= Lubbe v Volkskas =

South African legal case

Lubbe v Volkskas Bpk 1992 (3) SA 868 (A); [1992] 2 All SA 270 (A) is an important case in the South African law of lease. In October 1987, the appellant brought an urgent application before a single judge in which he applied for an order
1. declaring that he had established a lien over the wheat crop on a certain part of the farm T; and
2. instructing the deputy sheriff to sell the said farm subject to his lien.

It was common cause that the respondent's intention, as mortgagee, had been to sell the land subject to the lease and, if the property did not realise the amount of the judgment debt, then free of the lease.

Judgment had been obtained by the respondent against the owner in January 1986 on a mortgage bond registered over the farm in 1983, and the property had been attached in March 1986. In May 1987 the owner had entered into a partiarian lease agreement with the appellant, in terms of which the latter had obtained occupation of part of the farm, and upon which he had subsequently cultivated the wheat crop.

The appellant's application was dismissed, inter alia, on the ground that the appellant did not have a lien over the proceeds of the sale in execution. The sale in execution took place in October 1987.

The appellant bought the land himself in order to protect his rights. His appeal to the Full Bench was dismissed, whereupon he appealed to the Appellate Division.

The court held that it had been common cause at the time of appellant's original application that it had been the respondent's intention to sell the land first, subject to lease, and only if the amount of the judgment debt was not realised, free thereof, and that this was in complete accordance with the common law as well as with the established legal procedure in sales in execution.
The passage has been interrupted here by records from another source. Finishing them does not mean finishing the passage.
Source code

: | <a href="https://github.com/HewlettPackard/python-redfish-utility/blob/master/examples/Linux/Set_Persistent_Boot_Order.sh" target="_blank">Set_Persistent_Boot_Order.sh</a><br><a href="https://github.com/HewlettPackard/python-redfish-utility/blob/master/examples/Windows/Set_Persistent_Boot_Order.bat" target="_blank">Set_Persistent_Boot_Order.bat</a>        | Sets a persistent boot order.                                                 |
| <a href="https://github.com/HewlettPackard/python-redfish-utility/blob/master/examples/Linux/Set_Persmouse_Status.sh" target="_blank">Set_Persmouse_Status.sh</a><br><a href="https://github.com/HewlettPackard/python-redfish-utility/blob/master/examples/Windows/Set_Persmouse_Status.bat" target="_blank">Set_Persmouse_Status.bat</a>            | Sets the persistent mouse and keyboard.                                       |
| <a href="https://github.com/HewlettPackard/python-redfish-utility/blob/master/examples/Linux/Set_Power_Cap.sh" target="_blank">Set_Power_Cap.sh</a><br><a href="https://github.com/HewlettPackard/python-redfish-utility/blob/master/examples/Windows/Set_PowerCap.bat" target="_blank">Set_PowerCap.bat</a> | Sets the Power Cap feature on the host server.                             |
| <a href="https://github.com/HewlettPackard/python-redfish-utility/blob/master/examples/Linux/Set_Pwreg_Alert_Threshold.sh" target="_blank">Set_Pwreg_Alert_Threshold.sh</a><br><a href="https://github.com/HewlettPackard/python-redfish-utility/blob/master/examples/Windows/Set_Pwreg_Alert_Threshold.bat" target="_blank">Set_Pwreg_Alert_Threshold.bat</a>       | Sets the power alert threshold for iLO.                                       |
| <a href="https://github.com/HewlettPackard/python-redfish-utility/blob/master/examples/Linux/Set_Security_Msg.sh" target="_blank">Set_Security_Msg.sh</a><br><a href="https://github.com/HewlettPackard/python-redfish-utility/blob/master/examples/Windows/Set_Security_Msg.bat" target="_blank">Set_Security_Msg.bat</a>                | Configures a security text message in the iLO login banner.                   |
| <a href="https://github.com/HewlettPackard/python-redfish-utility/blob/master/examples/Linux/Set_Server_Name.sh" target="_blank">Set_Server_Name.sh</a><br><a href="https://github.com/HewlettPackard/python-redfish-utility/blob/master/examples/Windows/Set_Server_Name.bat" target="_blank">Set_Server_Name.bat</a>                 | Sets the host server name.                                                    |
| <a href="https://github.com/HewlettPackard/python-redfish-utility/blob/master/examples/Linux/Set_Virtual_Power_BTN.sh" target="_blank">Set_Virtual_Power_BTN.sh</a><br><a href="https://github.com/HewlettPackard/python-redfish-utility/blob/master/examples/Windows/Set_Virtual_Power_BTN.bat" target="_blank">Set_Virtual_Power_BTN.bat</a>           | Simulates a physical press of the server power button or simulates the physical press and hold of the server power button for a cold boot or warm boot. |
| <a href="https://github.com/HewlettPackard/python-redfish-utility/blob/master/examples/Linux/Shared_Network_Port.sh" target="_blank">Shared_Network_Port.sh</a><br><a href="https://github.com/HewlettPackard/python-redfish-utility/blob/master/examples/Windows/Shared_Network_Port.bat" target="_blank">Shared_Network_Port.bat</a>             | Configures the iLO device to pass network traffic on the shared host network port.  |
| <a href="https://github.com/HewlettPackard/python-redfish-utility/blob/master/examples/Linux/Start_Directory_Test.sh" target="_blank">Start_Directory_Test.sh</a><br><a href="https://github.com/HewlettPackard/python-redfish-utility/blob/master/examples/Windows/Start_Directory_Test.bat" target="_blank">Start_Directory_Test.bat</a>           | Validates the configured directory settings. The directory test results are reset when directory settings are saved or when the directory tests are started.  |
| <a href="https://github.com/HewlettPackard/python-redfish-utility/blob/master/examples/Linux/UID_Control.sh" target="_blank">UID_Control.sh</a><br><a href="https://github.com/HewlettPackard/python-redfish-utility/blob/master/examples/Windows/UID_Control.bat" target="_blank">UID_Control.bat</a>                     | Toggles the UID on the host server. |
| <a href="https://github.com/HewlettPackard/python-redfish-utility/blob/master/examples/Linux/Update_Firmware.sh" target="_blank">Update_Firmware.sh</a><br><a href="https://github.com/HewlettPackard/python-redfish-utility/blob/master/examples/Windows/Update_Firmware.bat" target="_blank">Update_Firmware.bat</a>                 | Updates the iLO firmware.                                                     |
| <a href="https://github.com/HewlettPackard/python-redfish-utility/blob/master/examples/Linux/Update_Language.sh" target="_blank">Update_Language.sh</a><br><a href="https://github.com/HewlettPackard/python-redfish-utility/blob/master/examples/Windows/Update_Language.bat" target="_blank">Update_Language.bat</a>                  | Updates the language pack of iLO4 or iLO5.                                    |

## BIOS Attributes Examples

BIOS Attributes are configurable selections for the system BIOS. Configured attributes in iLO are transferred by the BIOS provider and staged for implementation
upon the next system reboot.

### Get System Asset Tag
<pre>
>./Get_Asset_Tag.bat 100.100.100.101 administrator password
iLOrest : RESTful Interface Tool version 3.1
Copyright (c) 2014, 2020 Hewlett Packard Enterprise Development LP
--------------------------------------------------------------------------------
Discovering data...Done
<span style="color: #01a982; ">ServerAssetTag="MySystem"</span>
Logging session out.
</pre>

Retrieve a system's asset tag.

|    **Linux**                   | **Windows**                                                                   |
Furthermore, the court held that, if the land was sold free of the partiarian lease agreement, the appellant's averred lien would lapse, and the holders of real rights of security in the land would become preferent creditors in respect of the proceeds of the sale.

It was only where the appellant, as lienholder elected to lay claim to part of the proceeds, and the deputy sheriff had to decide whether or not to allow it, that an application for a declaratory order as to the existence of the lien (as prayed for in prayer 1) became necessary.

The court held that it was clear that prayer (1) had been intended to serve as a precursor to prayer (2). The contents of prayer (2) were, however, contrary to the above- mentioned common-law principles and procedures applicable in sales in execution. Accordingly, the appeal had to be dismissed with costs.